• What to work on:
Starting at the line containing "common name: Silver birch" and ending at the last line of the listing, write those lines out again with every "scientific name" replaced by "binomial name" and nothing else altered.

• Data for the task:
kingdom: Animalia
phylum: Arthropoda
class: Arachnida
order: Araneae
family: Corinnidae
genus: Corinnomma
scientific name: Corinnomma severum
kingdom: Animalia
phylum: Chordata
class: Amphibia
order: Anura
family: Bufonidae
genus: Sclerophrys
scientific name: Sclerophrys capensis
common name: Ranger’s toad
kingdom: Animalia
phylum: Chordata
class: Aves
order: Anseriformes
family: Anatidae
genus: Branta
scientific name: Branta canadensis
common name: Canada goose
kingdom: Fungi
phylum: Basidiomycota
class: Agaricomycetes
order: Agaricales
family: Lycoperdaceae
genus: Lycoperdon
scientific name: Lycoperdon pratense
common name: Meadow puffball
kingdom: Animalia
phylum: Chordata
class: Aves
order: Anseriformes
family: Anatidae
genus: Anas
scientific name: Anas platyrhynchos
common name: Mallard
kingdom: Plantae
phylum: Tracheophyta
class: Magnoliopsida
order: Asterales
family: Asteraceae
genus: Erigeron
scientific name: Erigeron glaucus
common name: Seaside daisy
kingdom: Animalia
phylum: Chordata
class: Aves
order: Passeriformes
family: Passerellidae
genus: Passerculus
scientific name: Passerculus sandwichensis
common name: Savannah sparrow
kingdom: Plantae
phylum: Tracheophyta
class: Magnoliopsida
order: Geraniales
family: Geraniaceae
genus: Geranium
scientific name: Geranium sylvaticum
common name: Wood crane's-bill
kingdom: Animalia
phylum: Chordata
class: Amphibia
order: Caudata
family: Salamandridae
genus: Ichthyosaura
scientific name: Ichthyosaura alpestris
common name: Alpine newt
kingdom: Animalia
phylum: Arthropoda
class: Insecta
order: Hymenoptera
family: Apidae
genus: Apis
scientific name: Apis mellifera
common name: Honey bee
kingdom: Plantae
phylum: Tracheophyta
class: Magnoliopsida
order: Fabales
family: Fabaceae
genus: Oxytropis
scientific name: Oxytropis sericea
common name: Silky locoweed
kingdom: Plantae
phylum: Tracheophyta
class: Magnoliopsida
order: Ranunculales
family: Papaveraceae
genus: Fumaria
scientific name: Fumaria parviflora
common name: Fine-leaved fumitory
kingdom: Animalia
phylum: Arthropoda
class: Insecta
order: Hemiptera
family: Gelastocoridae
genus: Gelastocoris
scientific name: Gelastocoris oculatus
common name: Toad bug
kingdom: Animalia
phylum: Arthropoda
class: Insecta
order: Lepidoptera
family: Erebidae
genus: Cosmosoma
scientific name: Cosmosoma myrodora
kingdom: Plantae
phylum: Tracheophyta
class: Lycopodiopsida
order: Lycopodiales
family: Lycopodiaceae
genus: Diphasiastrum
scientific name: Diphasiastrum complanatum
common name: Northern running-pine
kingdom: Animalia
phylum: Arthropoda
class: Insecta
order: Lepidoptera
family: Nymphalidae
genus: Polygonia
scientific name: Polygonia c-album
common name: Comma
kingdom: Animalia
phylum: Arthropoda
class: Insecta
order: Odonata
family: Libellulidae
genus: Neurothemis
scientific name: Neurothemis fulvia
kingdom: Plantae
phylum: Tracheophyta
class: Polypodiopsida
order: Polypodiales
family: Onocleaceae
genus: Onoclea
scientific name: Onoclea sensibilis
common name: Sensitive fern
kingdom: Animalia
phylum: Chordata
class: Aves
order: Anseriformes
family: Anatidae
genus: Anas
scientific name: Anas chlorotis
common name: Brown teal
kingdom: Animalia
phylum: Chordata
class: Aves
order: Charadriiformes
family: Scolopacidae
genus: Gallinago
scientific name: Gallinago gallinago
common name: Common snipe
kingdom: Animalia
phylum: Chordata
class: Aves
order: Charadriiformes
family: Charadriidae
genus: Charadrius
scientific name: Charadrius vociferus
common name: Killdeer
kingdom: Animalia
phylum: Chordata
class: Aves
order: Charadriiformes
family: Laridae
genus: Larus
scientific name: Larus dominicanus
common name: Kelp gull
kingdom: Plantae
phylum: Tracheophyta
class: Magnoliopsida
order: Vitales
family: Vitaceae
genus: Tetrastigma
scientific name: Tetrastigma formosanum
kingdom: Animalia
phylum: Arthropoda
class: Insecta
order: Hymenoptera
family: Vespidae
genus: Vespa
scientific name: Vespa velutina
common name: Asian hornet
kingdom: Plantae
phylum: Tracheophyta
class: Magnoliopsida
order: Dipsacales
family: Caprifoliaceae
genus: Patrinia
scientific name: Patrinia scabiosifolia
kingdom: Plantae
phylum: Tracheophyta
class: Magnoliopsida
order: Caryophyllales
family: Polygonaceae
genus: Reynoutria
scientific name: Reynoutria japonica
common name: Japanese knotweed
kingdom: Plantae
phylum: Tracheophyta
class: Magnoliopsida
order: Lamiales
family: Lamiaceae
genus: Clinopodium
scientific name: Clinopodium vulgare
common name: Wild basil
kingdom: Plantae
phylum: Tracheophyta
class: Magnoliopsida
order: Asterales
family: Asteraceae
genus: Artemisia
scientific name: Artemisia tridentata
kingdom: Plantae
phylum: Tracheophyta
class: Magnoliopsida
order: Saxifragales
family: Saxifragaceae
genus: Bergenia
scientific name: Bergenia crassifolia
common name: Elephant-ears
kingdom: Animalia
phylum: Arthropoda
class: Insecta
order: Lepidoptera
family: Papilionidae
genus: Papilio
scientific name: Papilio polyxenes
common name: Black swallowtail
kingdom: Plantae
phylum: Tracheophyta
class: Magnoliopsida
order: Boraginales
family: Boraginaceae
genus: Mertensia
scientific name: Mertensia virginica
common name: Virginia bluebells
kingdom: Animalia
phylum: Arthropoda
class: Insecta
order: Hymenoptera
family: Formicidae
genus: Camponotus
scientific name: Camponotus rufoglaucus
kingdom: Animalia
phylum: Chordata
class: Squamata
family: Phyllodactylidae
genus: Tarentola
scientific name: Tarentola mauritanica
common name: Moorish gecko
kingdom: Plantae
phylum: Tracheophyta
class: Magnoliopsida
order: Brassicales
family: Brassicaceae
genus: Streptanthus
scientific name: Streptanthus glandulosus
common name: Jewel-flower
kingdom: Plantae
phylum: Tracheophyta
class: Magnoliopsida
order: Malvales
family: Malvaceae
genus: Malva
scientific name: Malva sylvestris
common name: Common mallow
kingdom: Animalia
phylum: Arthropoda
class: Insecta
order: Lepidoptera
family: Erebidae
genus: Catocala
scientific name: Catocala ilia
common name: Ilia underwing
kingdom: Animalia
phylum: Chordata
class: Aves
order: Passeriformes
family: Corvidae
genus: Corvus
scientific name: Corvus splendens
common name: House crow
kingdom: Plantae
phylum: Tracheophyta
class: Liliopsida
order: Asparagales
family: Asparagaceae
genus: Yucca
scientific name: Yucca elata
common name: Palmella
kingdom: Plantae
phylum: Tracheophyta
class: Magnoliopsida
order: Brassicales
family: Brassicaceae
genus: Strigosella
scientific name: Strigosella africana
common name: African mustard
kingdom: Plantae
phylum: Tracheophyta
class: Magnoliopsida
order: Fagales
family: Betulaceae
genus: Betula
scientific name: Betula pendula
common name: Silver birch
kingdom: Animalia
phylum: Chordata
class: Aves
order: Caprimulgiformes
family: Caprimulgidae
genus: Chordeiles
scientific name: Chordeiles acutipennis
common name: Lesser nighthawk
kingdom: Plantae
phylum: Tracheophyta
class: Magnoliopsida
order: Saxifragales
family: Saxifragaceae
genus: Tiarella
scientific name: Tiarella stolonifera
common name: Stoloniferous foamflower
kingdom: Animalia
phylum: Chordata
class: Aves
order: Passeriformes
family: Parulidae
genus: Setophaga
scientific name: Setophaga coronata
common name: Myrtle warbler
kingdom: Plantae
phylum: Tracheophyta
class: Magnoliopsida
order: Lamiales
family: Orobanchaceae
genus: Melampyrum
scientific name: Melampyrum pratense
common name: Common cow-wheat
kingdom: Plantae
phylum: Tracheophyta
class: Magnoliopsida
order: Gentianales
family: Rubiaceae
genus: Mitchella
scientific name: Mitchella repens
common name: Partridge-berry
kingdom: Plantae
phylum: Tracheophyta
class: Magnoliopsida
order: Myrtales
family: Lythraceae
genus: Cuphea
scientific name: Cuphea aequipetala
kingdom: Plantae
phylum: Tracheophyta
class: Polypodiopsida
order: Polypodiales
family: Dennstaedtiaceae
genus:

• Output:
common name: Silver birch
kingdom: Animalia
phylum: Chordata
class: Aves
order: Caprimulgiformes
family: Caprimulgidae
genus: Chordeiles
binomial name: Chordeiles acutipennis
common name: Lesser nighthawk
kingdom: Plantae
phylum: Tracheophyta
class: Magnoliopsida
order: Saxifragales
family: Saxifragaceae
genus: Tiarella
binomial name: Tiarella stolonifera
common name: Stoloniferous foamflower
kingdom: Animalia
phylum: Chordata
class: Aves
order: Passeriformes
family: Parulidae
genus: Setophaga
binomial name: Setophaga coronata
common name: Myrtle warbler
kingdom: Plantae
phylum: Tracheophyta
class: Magnoliopsida
order: Lamiales
family: Orobanchaceae
genus: Melampyrum
binomial name: Melampyrum pratense
common name: Common cow-wheat
kingdom: Plantae
phylum: Tracheophyta
class: Magnoliopsida
order: Gentianales
family: Rubiaceae
genus: Mitchella
binomial name: Mitchella repens
common name: Partridge-berry
kingdom: Plantae
phylum: Tracheophyta
class: Magnoliopsida
order: Myrtales
family: Lythraceae
genus: Cuphea
binomial name: Cuphea aequipetala
kingdom: Plantae
phylum: Tracheophyta
class: Polypodiopsida
order: Polypodiales
family: Dennstaedtiaceae
genus:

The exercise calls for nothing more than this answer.